Come è stato poco detto, nei giorni scorsi nella capitale libanese è ricominciata la stagione degli assassinii politici. Loqman Slim, prestigioso intellettuale sciita, editore, scrittore, attivista, era famoso soprattutto per le sue idee liberali, il suo rifiuto della teocrazia. Ed essendo figlio di sciiti ha sempre seguitato a vivere nella casa di famiglia, a Beirut sud, la Beirut miliziana e teocratica per imposizione di chi la controlla, Hezbollah.
Loqman Slim, dopo essere andato in televisione a dire che ci sono elementi per temere che l’esplosione del porto di Beirut è stata causata dall’acquisto clandestino di esplosivo per il regime di Assad, è stato trucidato. I sicari del partito di Dio – che nega la sua responsabilità sebbene il figlio di Nasrallah abbia esultato sui social media dopo la sua eliminazione – lo avrebbero prima seviziato e poi lo hanno ucciso con cinque colpi esplosi uno alle spalle e quattro alla testa della vittima.
Ieri, 11 febbraio, ci sono state le esequie. Rappresentanti di tutti le confessioni vi hanno preso parte. Tutti uniti con i loro rituali hanno reso omaggio alla vittima di questa cultura criminale, totalitaria, mafiosa. La cosa però non è piaciuta. Sui social media attivisti di Hezbollah e dei gruppi cristiani alleati politicamente con il partito di Dio hanno cominciato a inveire, a insultare gli esponenti religiosi che avevano osato salutare non la vittima, ma “il reo”. Così il primo a prendere le distanze da se stesso è stesso il chierico sciita che aveva preso parte alle esequie, Ali al-Khalil: “ho sbagliato. Non avrei dovuto farlo. E poi le mie posizioni (di adesione ad Hezbollah, ndr) sono note”.

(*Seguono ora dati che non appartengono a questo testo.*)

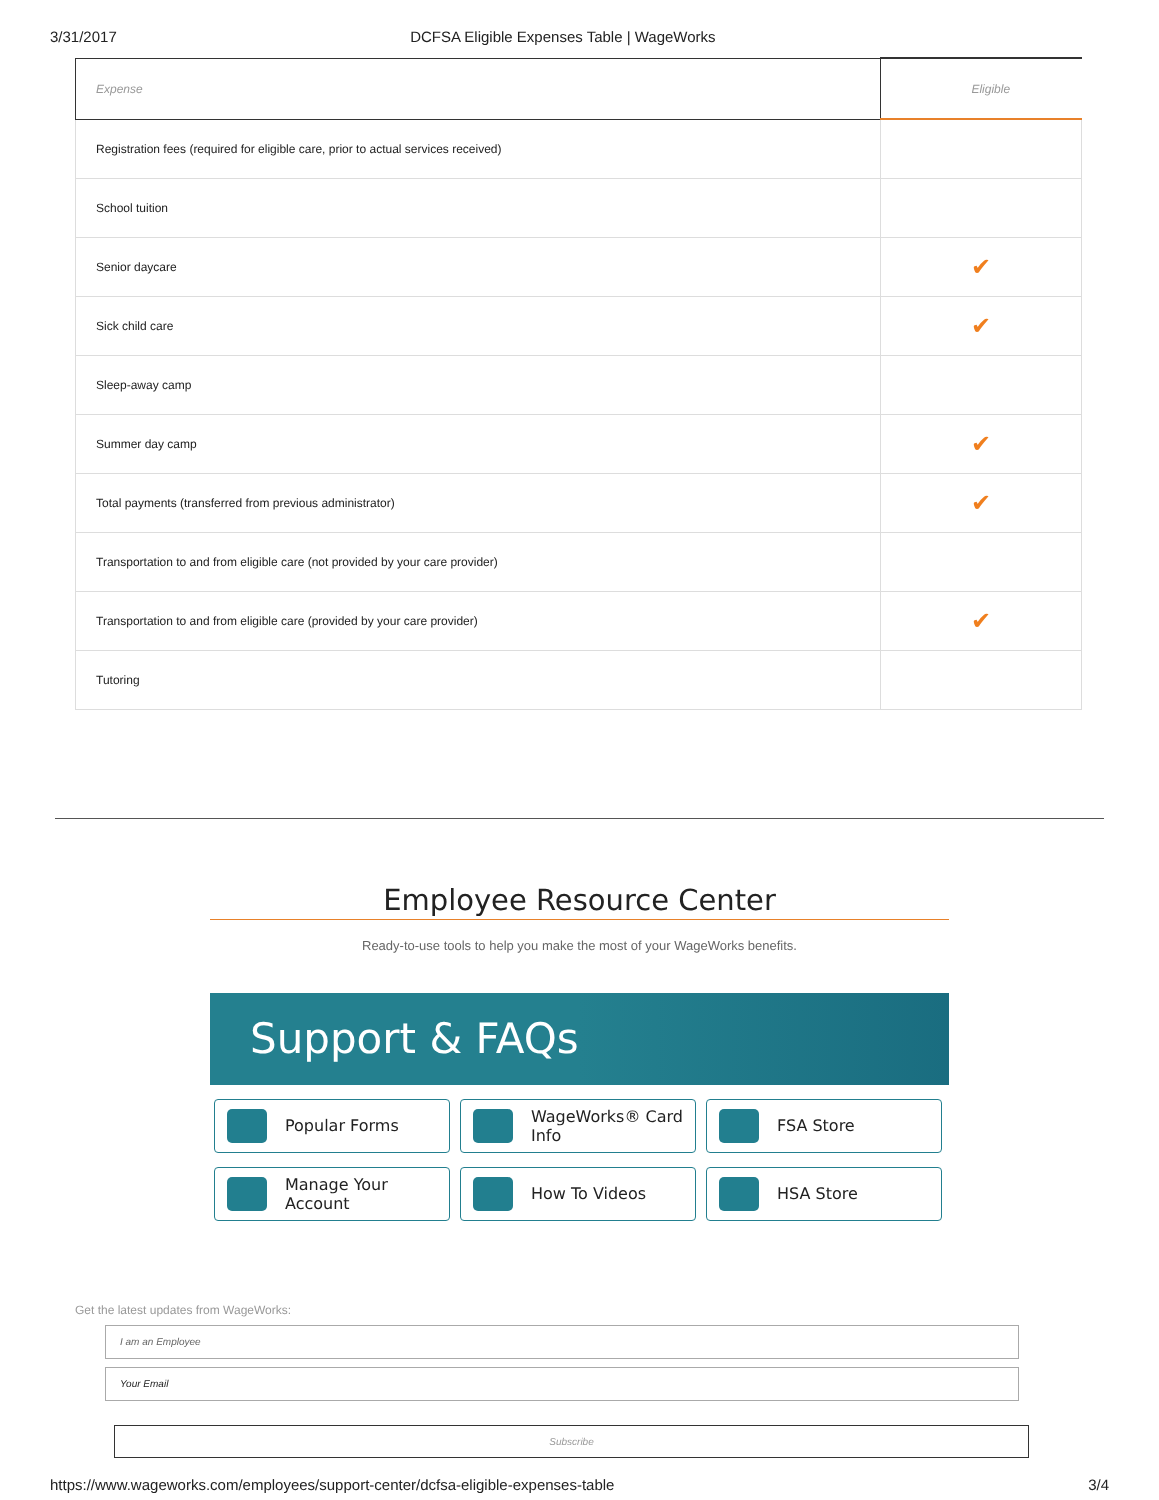3/31/2017 DCFSA Eligible Expenses Table | WageWorks
| Expense | Eligible |
| --- | --- |
| Registration fees (required for eligible care, prior to actual services received) | |
| School tuition | |
| Senior daycare | ✔ |
| Sick child care | ✔ |
| Sleep-away camp | |
| Summer day camp | ✔ |
| Total payments (transferred from previous administrator) | ✔ |
| Transportation to and from eligible care (not provided by your care provider) | |
| Transportation to and from eligible care (provided by your care provider) | ✔ |
| Tutoring | |
Employee Resource Center
Ready-to-use tools to help you make the most of your WageWorks benefits.
Support & FAQs
Popular Forms
WageWorks® Card Info
FSA Store
Manage Your Account
How To Videos
HSA Store
Get the latest updates from WageWorks:
I am an Employee
Your Email
Subscribe
https://www.wageworks.com/employees/support-center/dcfsa-eligible-expenses-table 3/4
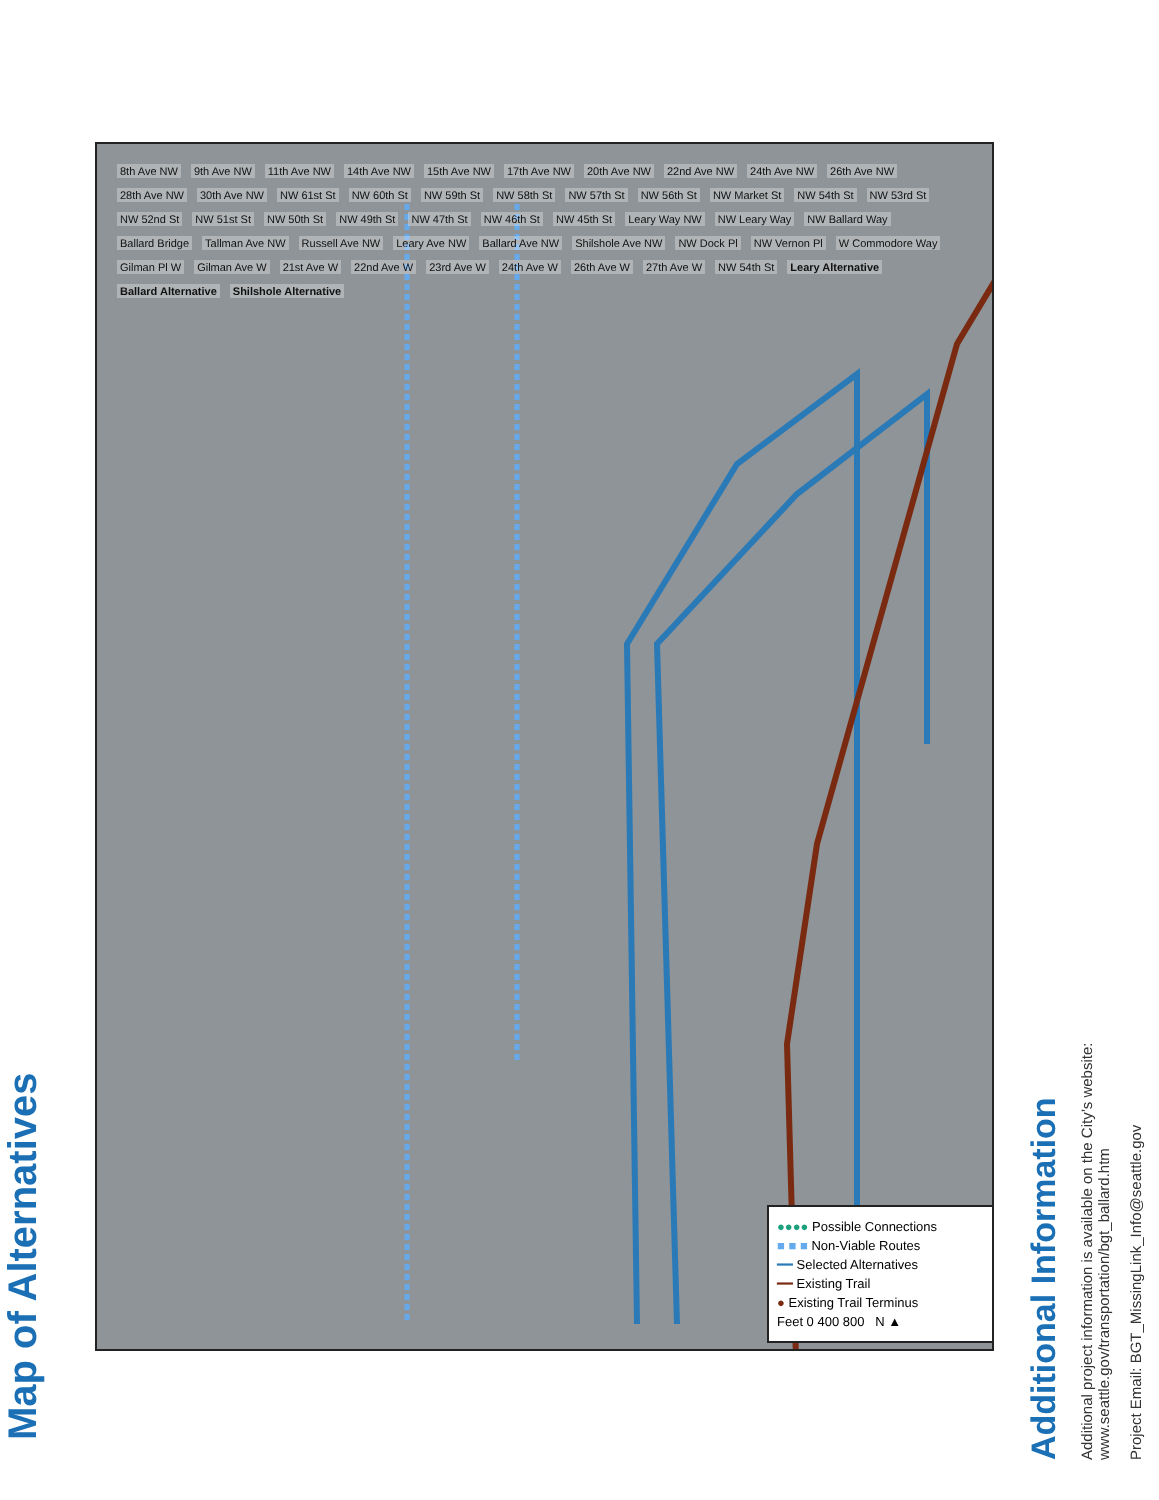Map of Alternatives
8th Ave NW 9th Ave NW 11th Ave NW 14th Ave NW 15th Ave NW 17th Ave NW 20th Ave NW 22nd Ave NW 24th Ave NW 26th Ave NW 28th Ave NW 30th Ave NW NW 61st St NW 60th St NW 59th St NW 58th St NW 57th St NW 56th St NW Market St NW 54th St NW 53rd St NW 52nd St NW 51st St NW 50th St NW 49th St NW 47th St NW 46th St NW 45th St Leary Way NW NW Leary Way NW Ballard Way Ballard Bridge Tallman Ave NW Russell Ave NW Leary Ave NW Ballard Ave NW Shilshole Ave NW NW Dock Pl NW Vernon Pl W Commodore Way Gilman Pl W Gilman Ave W 21st Ave W 22nd Ave W 23rd Ave W 24th Ave W 26th Ave W 27th Ave W NW 54th St Leary Alternative Ballard Alternative Shilshole Alternative
●●●● Possible Connections
■ ■ ■ Non-Viable Routes
━━ Selected Alternatives
━━ Existing Trail
● Existing Trail Terminus
Feet 0 400 800 N ▲
Additional Information
Additional project information is available on the City’s website:
www.seattle.gov/transportation/bgt_ballard.htm
Project Email: BGT_MissingLink_Info@seattle.gov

Era il bacio della pantofola che i miliziani che controllano con le armi (e i soldi) la comunità sciita esigevano. Ma non era abbastanza. Anche molti attivisti cristiani del partito di Michel Aoun, capo dello stato eletto per volontà di Hezbollah, hanno cominciato a inveire, ad attaccare il sacerdote che aveva osato omaggiare “un musulmano”. E come? Facendo intonare gli inni del Venerdì Santo! “Ma quelli sono consentiti solo per esequie di fedeli cristiani” hanno scritto a rotta di collo, su facebook e altri social. Non erano ragazzate, tanto che già poche ore dopo l’arcidiocesi maronita ha emesso un comunicato ufficiale nel quale si specifica che il religioso che aveva partecipato alla cerimonia non apparteneva ai loro “ranghi” e comunque non era stato delegato dal vescovo a rappresentarlo alla cerimonia.
Così il funerale di Loqman Slim oltre che un bellissimo saluto di tutti i figli di Beirut (musulmani e cristian) a un loro nobile fratello, è diventato anche l’occasione per il primo esempio di “disonoranze funebri” islamo-cristiane.
Viene il sospetto che quello di Loqman Slim sia stato ben altro funerale. Infatti il Libano rimane senza governo dal 4 agosto, giorno dell’esplosione del porto, nessun passo avanti è stato fatto nella presunta indagine su quella tragedia, la violenza e la miseria conquistano il Libano e ora si appaiano nel disonore alla sacra ipocrisia. I mantelli neri del terrore e della corruzione sperano così di chiudere l’ultimo sprazzo di azzurro nel plumbeo cielo calato sugli arabi.